Os kids preto são suspeitos desde o ano passado de terem sido usados na agitação golpista. Em setembro de 2023, o general da reserva Ridauto Lúcio Fernandes foi alvo de um mandado de busca e apreensão pela sua participação na bolsonarada do 8 de janeiro. Integrante das “forças especiais”, Ridauto chegou a ser suspeito de ter sido um dos articuladores, além de ter participado das articulações com elementos que atuaram na abertura do teto do Congresso Nacional para permitir o acesso dos bolsonaristas ao prédio.

Outros kids preto envolvidos na agitação golpista foram o coronel Élcio Franco Filho e o general Mário Fernandes. O primeiro apelou, em áudio, pela mobilização de 1,5 mil tropas das Brigadas de Operações Especiais de Goiânia para desatar o golpe. O segundo clamou por uma ruptura institucional em áudios enviados ao ex-comandante do Exército.

Outros generais

Os generais Paulo Sergio Nogueira e Estevam Theophilo Gaspar de Oliveira também foram alvos da operação hoje.

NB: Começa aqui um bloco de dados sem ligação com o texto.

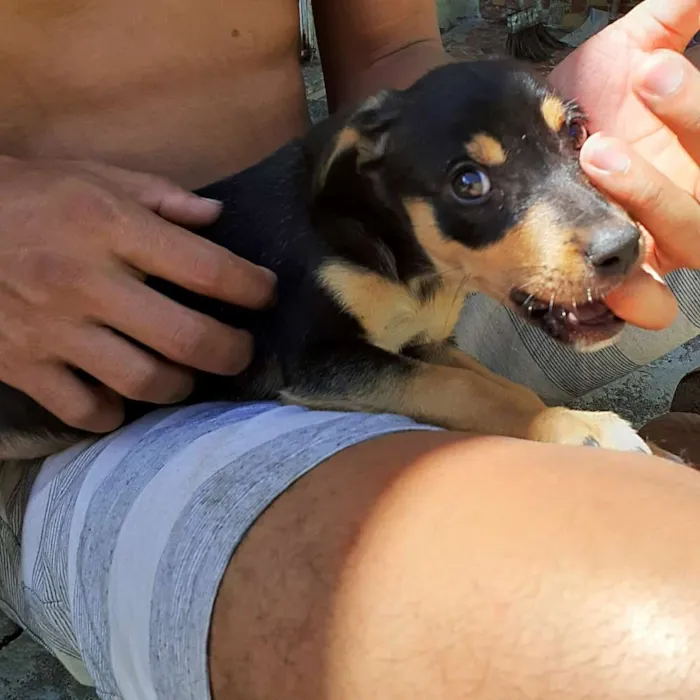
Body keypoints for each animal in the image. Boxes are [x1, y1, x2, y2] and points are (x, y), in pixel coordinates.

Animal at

Nogueira, ministro da Defesa de Bolsonaro depois da saída de Braga Netto e ex-comandante do Exército, atuou no convencimento de outros militares para a ruptura institucional. Precisamente, é apontado que Nogueira tinha a função de usar sua influência de patente “para influenciar e incitar apoio aos demais núcleos de atuação por meio do endosso de ações a serem adotadas para consumação do Golpe de Estado”. Ele também é tido como o responsável por ter apontado, no relatório das Forças Armadas sobre o sistema eleitoral, a “vulnerabilidade” das urnas.

Nogueira também participou das reuniões com Bolsonaro. Nelas, ele chegou a pontuar abertamente que “a comissão [eleitoral do TSE] é pra inglês ver”.

Já Estevam Theofilo foi o último general de quatro estrelas alvo das operações. De acordo com mensagens do celular de Cid, Oliveira foi consultado por Bolsonaro na redação do decreto de golpe e consentiu participar da ruptura desde que a ordem fosse dada por Bolsonaro. A função de Theófilo, como Comandante de Operações Terrestres do Exército, seria comandar as tropas durante o golpe. O relatório apresentado hoje aponta ainda que Oliveira buscava colocar sob seu comando as “forças especiais”.

Alvos fora da caserna

A operação atingiu ainda algumas figuras de fora da caserna, ligadas diretamente a Bolsonaro.

Foi o caso do ex-ministro da Justiça e secretário de Segurança Pública do DF no dia 8 de janeiro Anderson Torres, tido como um dos responsáveis pela “minuta do golpe”. No ano passado, o ex-ministro chegou a ser preso por quatro meses de forma preventiva.

Além de Torres, o presidente do PL, Valdemar Costa Netto, também foi alvo de mandado de busca e apreensão e acabou preso. Valdemar é apontado como “principal fiador” no esquema de difusão de informações sobre as urnas eletrônicas. No documento, é destacado também o papel de Neto em difundir a “vulnerabilidade em urnas de modelos mais antigos”.

O político foi preso por posse ilegal de arma de fogo após a operação encontrar uma arma com registro irregular, documentação vencida e em nome do filho dele na residência do presidente do partido.